Yes. CNNs work well on any data with local spatial or temporal structure. 1D CNNs are used for time series, audio, and text. 3D CNNs process video or volumetric medical scans (CT/MRI). The key requirement is that nearby values in the data are more related than distant ones — the assumption of local correlation that makes convolutional filters effective.
How many filters should each convolutional layer have?

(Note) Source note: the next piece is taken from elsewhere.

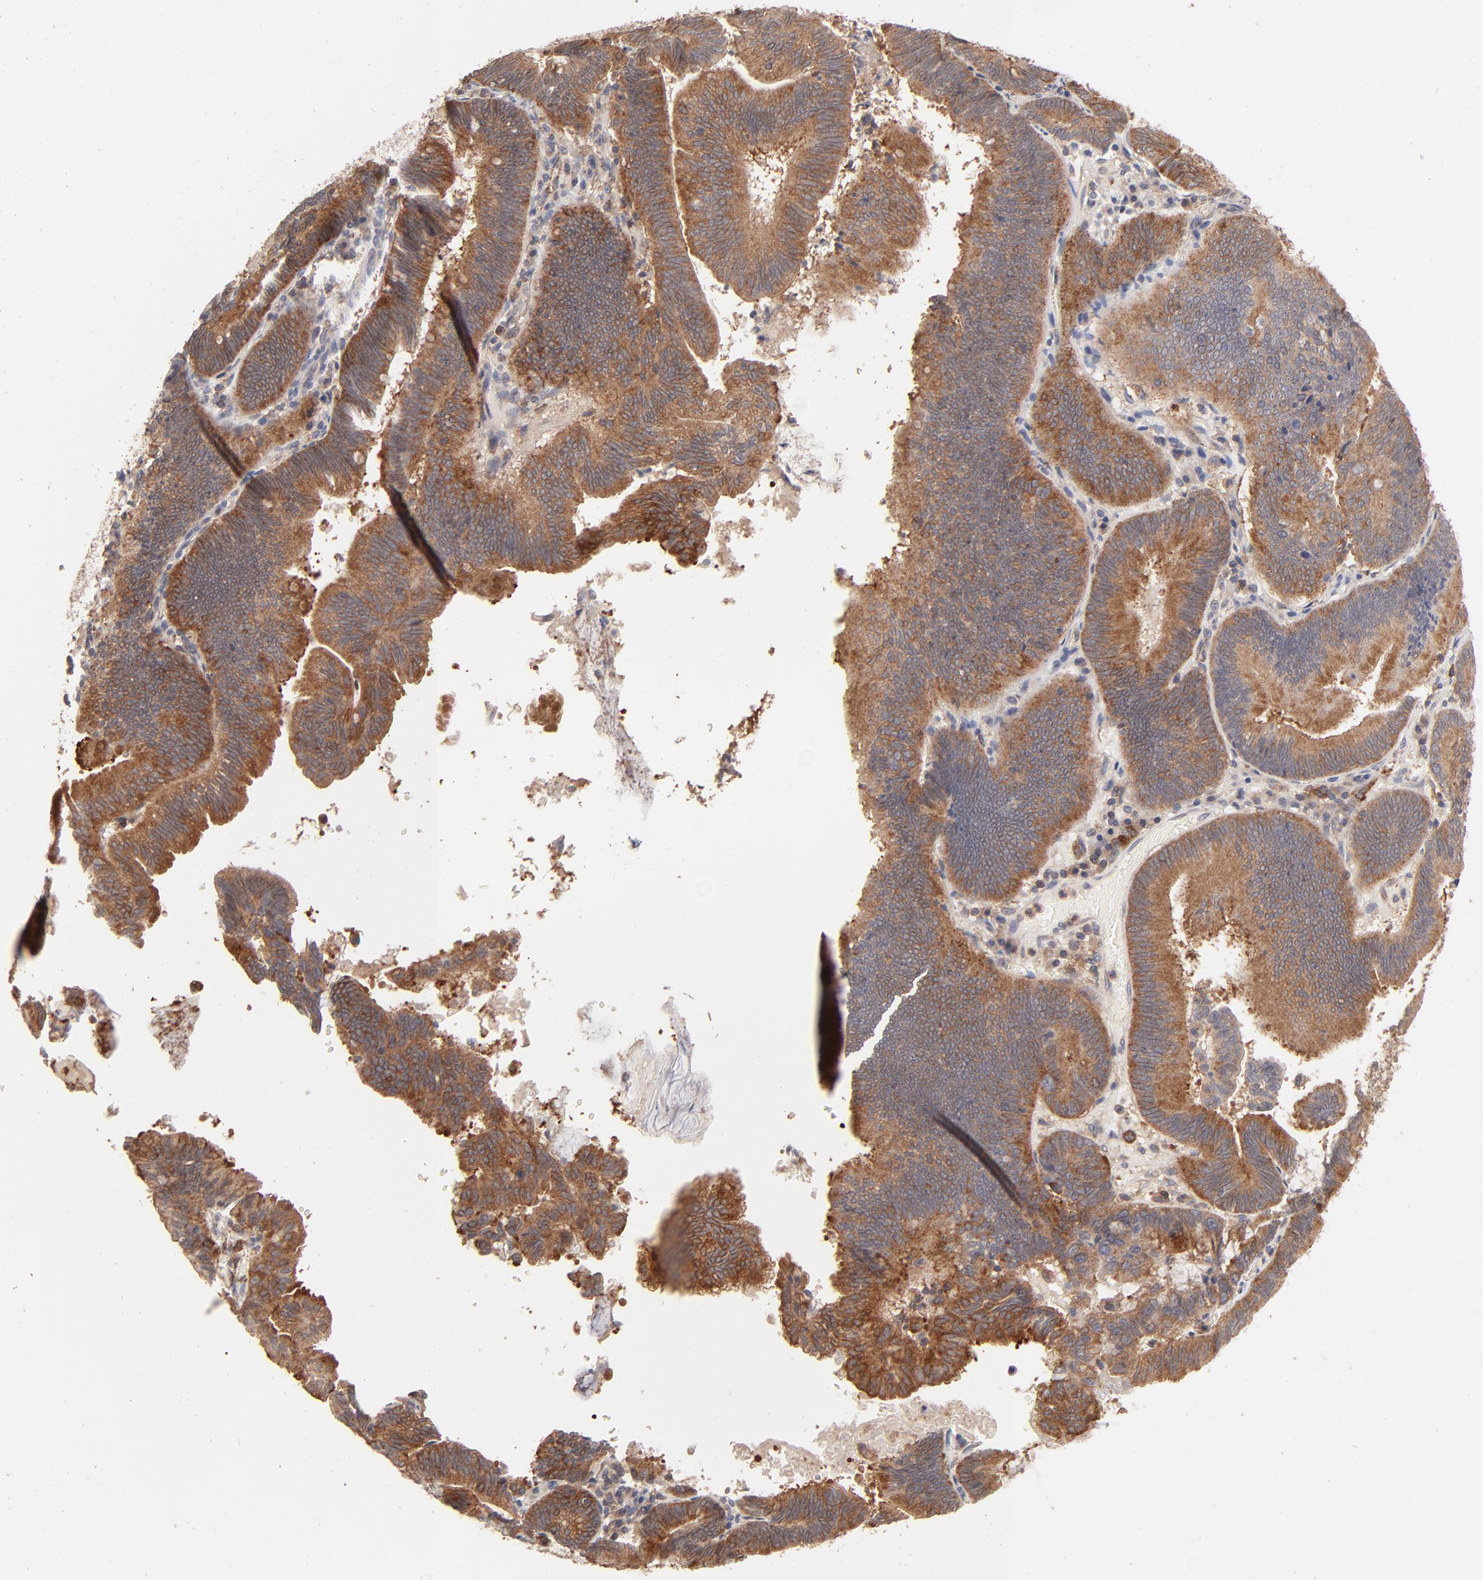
{"staining": {"intensity": "strong", "quantity": ">75%", "location": "cytoplasmic/membranous"}, "tissue": "pancreatic cancer", "cell_type": "Tumor cells", "image_type": "cancer", "snomed": [{"axis": "morphology", "description": "Adenocarcinoma, NOS"}, {"axis": "topography", "description": "Pancreas"}], "caption": "IHC (DAB (3,3'-diaminobenzidine)) staining of pancreatic cancer shows strong cytoplasmic/membranous protein expression in approximately >75% of tumor cells. (DAB (3,3'-diaminobenzidine) = brown stain, brightfield microscopy at high magnification).", "gene": "IVNS1ABP", "patient": {"sex": "male", "age": 82}}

A common pattern is to start with 32 filters in the first layer and double the number with each subsequent layer (32, 64, 128, 256…). This mirrors the increasing complexity of learned features — early layers detect few simple features, later layers detect many complex ones. Adjust based on your dataset size and computational budget.
What is the difference between CNN and Vision Transformer (ViT)?
CNNs use convolutional filters with local receptive fields — they build up global understanding from local patterns. Vision Transformers divide the image into patches and apply self-attention globally — each patch attends to every other patch from the start. ViTs require much more training data to outperform CNNs, but with sufficient data and scale, they match or exceed CNN performance. Hybrid architectures combining both are now common.